Spotify, a music streaming service, reported that its monthly active user base increased 20% to 456 million in the quarter that ended in September compared to the same period the previous year. This growth was attributed to a strong uptake in India following multiple marketing initiatives.
“Quarterly performance was positively impacted by better-than-expected intake in India as a result of a multimedia marketing campaign driving activations and reactivations,” the Stockholm-based company said.
Spotify India relies significantly on marketing and has devoted more than 80% of its annual budget to branding expenses since 2019. This is important as India is a price-sensitive market, and Spotify is up against local rivals like JioSaavn, Wynk, and Hungama. The company primarily makes money in India from subscriptions and advertising revenue.
Spotify’s Chief Financial Officer (CFO) Paul Vogel reiterated that in the previous quarters, the streaming service had been doing “incredibly well” in India and has “huge opportunities in the near future”.
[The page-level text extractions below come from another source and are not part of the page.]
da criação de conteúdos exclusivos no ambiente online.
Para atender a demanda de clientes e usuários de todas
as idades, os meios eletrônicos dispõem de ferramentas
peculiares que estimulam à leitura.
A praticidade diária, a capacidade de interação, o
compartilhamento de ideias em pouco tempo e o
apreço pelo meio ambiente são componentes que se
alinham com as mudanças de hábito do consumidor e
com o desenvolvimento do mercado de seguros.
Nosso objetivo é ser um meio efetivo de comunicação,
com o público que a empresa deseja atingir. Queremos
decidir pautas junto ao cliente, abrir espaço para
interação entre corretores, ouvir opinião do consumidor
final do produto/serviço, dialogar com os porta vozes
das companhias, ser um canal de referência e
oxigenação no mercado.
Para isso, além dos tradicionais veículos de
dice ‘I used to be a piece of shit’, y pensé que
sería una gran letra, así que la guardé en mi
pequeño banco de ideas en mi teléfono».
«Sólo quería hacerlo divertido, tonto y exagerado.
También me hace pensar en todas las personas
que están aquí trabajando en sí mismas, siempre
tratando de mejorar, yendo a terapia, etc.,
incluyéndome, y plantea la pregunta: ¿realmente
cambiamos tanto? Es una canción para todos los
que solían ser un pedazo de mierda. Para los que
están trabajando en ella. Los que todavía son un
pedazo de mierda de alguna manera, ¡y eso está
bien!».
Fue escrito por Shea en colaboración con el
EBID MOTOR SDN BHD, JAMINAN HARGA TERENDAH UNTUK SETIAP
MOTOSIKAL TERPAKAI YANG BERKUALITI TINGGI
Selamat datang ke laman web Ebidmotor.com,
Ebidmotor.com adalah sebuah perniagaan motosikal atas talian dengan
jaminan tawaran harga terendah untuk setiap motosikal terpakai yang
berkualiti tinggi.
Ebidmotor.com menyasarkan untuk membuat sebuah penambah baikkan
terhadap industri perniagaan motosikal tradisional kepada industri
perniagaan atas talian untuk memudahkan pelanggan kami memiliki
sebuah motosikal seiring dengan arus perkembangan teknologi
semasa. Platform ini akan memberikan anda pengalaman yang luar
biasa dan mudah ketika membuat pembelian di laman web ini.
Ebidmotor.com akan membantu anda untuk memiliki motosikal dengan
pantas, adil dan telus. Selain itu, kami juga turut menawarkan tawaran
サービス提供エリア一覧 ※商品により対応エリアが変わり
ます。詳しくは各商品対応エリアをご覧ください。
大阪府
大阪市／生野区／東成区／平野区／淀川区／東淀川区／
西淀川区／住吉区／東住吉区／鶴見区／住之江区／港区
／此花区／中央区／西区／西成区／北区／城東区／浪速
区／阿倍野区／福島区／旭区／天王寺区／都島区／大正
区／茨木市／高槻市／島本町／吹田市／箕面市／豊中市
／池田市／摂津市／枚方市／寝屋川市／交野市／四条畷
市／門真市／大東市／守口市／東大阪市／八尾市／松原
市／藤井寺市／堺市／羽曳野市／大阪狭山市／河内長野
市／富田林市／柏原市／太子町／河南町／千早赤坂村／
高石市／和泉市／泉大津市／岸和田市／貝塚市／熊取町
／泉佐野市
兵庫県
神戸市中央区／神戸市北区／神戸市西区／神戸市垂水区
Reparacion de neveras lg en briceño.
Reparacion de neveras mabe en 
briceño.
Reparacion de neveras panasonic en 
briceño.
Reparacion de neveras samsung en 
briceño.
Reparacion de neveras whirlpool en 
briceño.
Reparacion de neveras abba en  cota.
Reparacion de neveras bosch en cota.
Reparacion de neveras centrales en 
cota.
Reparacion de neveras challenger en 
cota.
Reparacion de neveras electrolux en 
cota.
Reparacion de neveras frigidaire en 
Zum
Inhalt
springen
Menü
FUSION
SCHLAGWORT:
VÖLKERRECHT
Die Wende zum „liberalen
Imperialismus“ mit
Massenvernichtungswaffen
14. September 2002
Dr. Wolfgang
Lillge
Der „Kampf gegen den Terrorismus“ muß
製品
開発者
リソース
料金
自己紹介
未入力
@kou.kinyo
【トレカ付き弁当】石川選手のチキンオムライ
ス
With great development in the Latin American region, the streaming platform currently has over 195 paid subscribers globally for its Premium service.
“This was the largest Q3 net additions in our history and excluding our exit from Russia, our year to date net additions are at a record high and we expect this to sustain through year-end,” Vogel said in the investors presentation.
Its revenue increased by 21% year over year to just over €3 billion ($2.99 billion) in the quarter, and its advertising business grew by19%, driven mostly by double-digit growth in the podcasting business.